A Combined Molecular and Isotopic Study of Sulfur Bacteria in Meromictic Lakes of the Pacific Northwest

Abstract

The isotope effects that result from the activity of modern sulfur metabolizing bacteria serve as analogs to interpreting the sulfur isotope values preserved in the geologic record. This biogenic signal is vital to reconstructing the history of Earth’s ancient oceans and atmosphere. However, the isotope compositions imprinted by these bacteria were influenced by multiple factors that must be considered when using these values to make interpretations about environmental change. These factors include: (1) sulfate availability, (2) the rapid and quantitative reoxidation of sulfide (i.e., cryptic sulfur cycling), (3) the initial oxygen isotope compositions of sulfate and water, and (4) the taxonomic structure of sulfur-metabolizing bacterial communities.

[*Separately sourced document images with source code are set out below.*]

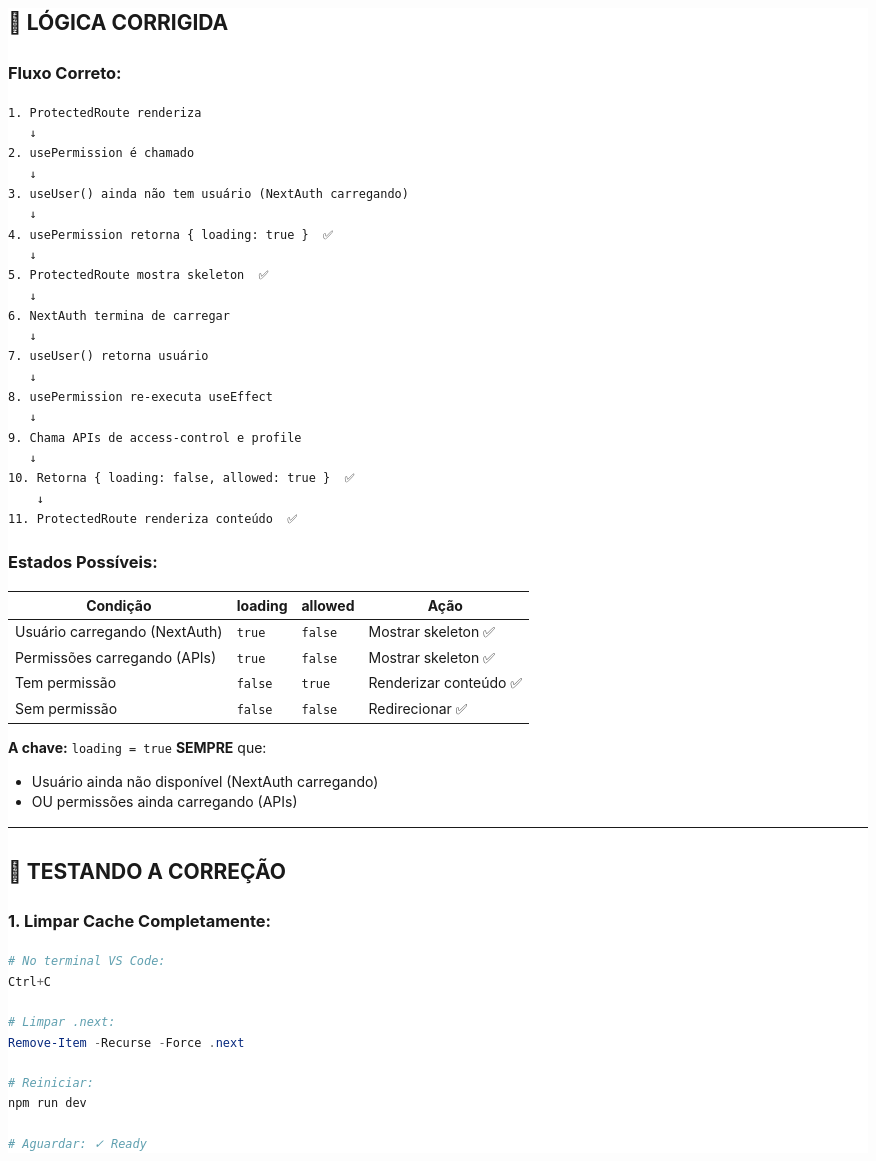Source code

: ## 🎯 LÓGICA CORRIGIDA

### **Fluxo Correto:**

```
1. ProtectedRoute renderiza
   ↓
2. usePermission é chamado
   ↓
3. useUser() ainda não tem usuário (NextAuth carregando)
   ↓
4. usePermission retorna { loading: true }  ✅
   ↓
5. ProtectedRoute mostra skeleton  ✅
   ↓
6. NextAuth termina de carregar
   ↓
7. useUser() retorna usuário
   ↓
8. usePermission re-executa useEffect
   ↓
9. Chama APIs de access-control e profile
   ↓
10. Retorna { loading: false, allowed: true }  ✅
    ↓
11. ProtectedRoute renderiza conteúdo  ✅
```

### **Estados Possíveis:**

| Condição | loading | allowed | Ação |
|----------|---------|---------|------|
| Usuário carregando (NextAuth) | `true` | `false` | Mostrar skeleton ✅ |
| Permissões carregando (APIs) | `true` | `false` | Mostrar skeleton ✅ |
| Tem permissão | `false` | `true` | Renderizar conteúdo ✅ |
| Sem permissão | `false` | `false` | Redirecionar ✅ |

**A chave:** `loading = true` **SEMPRE** que:
- Usuário ainda não disponível (NextAuth carregando)
- OU permissões ainda carregando (APIs)

---

## 🧪 TESTANDO A CORREÇÃO

### **1. Limpar Cache Completamente:**

```powershell
# No terminal VS Code:
Ctrl+C

# Limpar .next:
Remove-Item -Recurse -Force .next

# Reiniciar:
npm run dev

# Aguardar: ✓ Ready
```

To address these questions, this project studied four permanently stratified, anoxic and sulfidic (euxinic), lakes in southern British Columbia, Canada, and northern Washington, USA, that have a wide range of sulfate concentrations, from 0.15 – 120 mM. This project resulted in six key findings – (1) the measurement of large Δ34SSO4-H2S values at micromolar sulfate concentrations, (2) the consistent occurrence of δ18OSO4 minima at the chemocline that may be imparted during cryptic sulfur cycling, (3) that subsequent δ18OSO4 enrichments consistently preceded sulfide accumulation and δ34SSO4 enrichment in the suboxic zone of the water column, (4) that initial epilimnion Δ18OSO4-H2O values placed constraints on the maximum extent of δ18OSO4 evolution that occurred beneath the chemocline, (5) that observable changes in the metabolic composition of sulfur bacterial communities accompanied key inflections in the sulfur and oxygen isotope profiles of sulfate and sulfide within the water column, and (6) that, despite large overall differences in community structure, Δ34SSO4-H2S and Δ18OSO4-H2O values ultimately reached similar magnitudes in each lake.